Quests (Projects)

Biomechanics of tissues across length scales

Biological structures surround us, and we use them to our advantage every day. We sense with our skin and hair, move with our muscle-tendon units while watching birds use their wings to traverse the skies. Each of these structures is a complex biological composite that bypasses the traditional trade-offs of human made materials through functional relationships of stiffness, porosity, or geometry. Through investigating biological tissues of collagen and keratin I study how the morphology interplays with the mechanics of the material. This includes traditional SEM, TEM, microCT, and nanomechanics. 

Bio-inspired material intelligence

By understanding the connection between micro and macro behavior of the biological structures we can apply them to diverse scenarios allowing these micro-macro behavior connections to solve the challenges encountered when developing and controlling robotic systems. Often the hardware solutions generate hardware benefits, but in recent years the use of machine learning and robotics has steadily increased due to the high software capabilities. I am studying how we can take the material intelligence from biological systems and apply it to help humankind through robotics and sensors.

Comparative biomechanics & haptics 

Currently biomechanics does not leverage some of the functional intelligent materials in the body for device inspiration. I investigate differences of the skin, muscle, and tendon structures and sensors between both humans and other animals to inspire the next generation of passive and active healthcare devices I want to leverage these skills to understand at the micro-tissue scale how we can use devices to counteract the material decay in our body. As we age our skin, muscles, tendons, and bones start to break down and studying how animals deal with this complexities can help! 

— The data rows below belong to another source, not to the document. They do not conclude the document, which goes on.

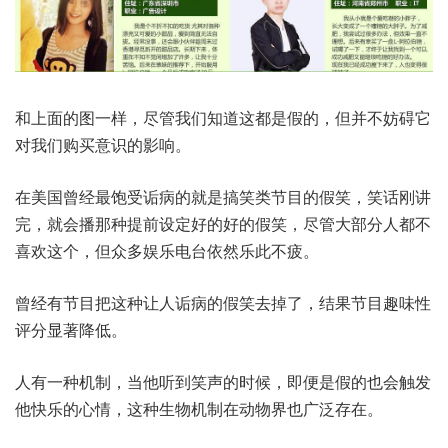
和上面的图一样，尽管我们知道这都是假的，但并不妨碍它
对我们购买意识的影响。
在美国曾经最饱受诟病的就是搞笑类节目的假笑，笑话刚讲
完，就会播那种提前设定好的好的假笑，尽管大部分人都不
喜欢这个，但众多娱乐电台依然乐此不疲。
曾经有节目把这种让人诟病的假笑去掉了，结果节目趣味性
评分显著降低。
人有一种机制，当他听到笑声的时候，即便是假的也会触发
他快乐的心情，这种生物机制在动物界也广泛存在。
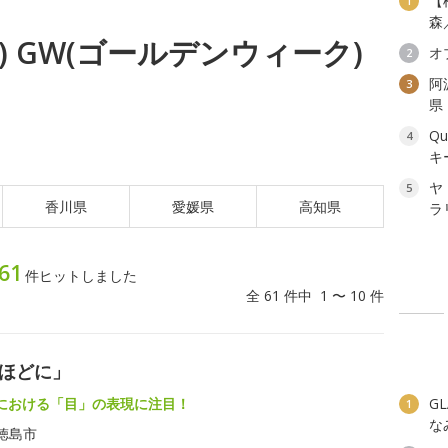
【
1
森
火) GW(ゴールデンウィーク)
オ
2
阿
3
県
Q
4
キ
ヤ
5
香川県
愛媛県
高知県
ラ
61
件ヒットしました
全 61 件中 1 〜 10 件
口ほどに」
における「目」の表現に注目！
G
1
な
徳島市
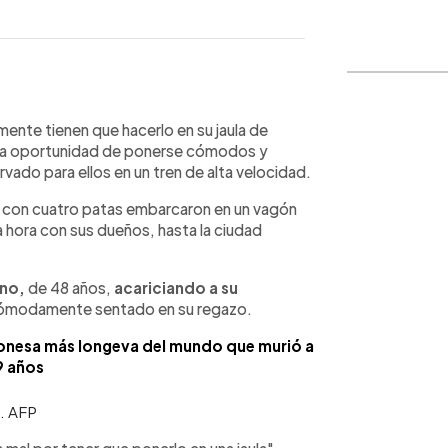
WhatsApp
Copiar link
mente tienen que hacerlo en su jaula de
n la oportunidad de ponerse cómodos y
rvado para ellos en un tren de alta velocidad.
s con cuatro patas embarcaron en un vagón
 hora con sus dueños, hasta la ciudad
ino,
de 48 años,
acariciando a su
cómodamente sentado en su regazo.
ponesa más longeva del mundo que murió a
9 años
. AFP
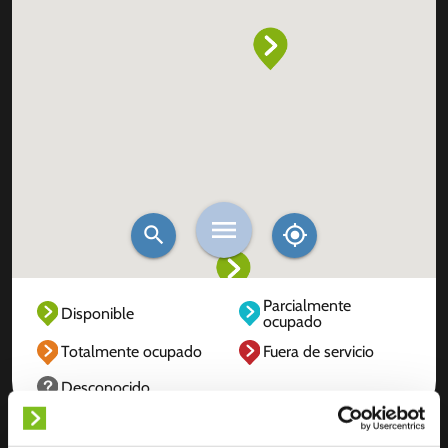
Parcialmente
Disponible
ocupado
Totalmente ocupado
Fuera de servicio
Desconocido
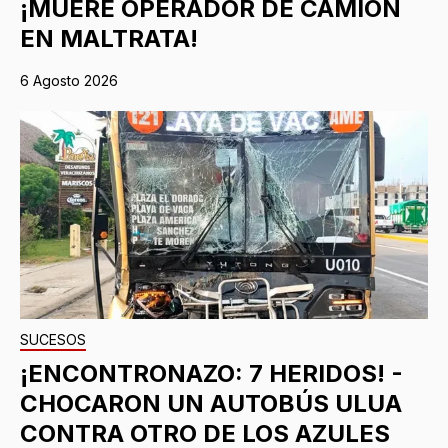
¡MUERE OPERADOR DE CAMIÓN
EN MALTRATA!
6 Agosto 2026
SUCESOS
¡ENCONTRONAZO: 7 HERIDOS! -
CHOCARON UN AUTOBÚS ULUA
CONTRA OTRO DE LOS AZULES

Engineering-scientists-zoo collaborations

Interdisciplinary, intradisciplinary, transdisciplinary are all common words used to describe research collaborations, but it is quite challenging to engage in long-term collaborative teams and projects. My research aims all leverage interdisciplinary and intradisciplinary collaborations and research outcomes and helping the research, non-profit, and beyond communities collaborate is something I have continued to work on. 

Sustainablity of robotics and materials

Traditional engineering practices and education do not focus on sustainability. In recent years with the United Nations (UN)'s Sustainable Development Goals, there has been a shift towards engineerings thinking more about sustainability and design. Through looking at bio-inspired research of materials and robots we can inspire new generations of engineers to design and build open-source sustainable solutions. 

Conservation tools and technologies

The recent increase in public and academic interest in preserving biodiversity has led to the growth of the field of conservation technology. This field involves designing and constructing tools that use technology to aid in the conservation of wildlife. I have worked with engineers, computer scientists, biologists, and beyond to develop conservation tools for interdisciplinary project-based solutions.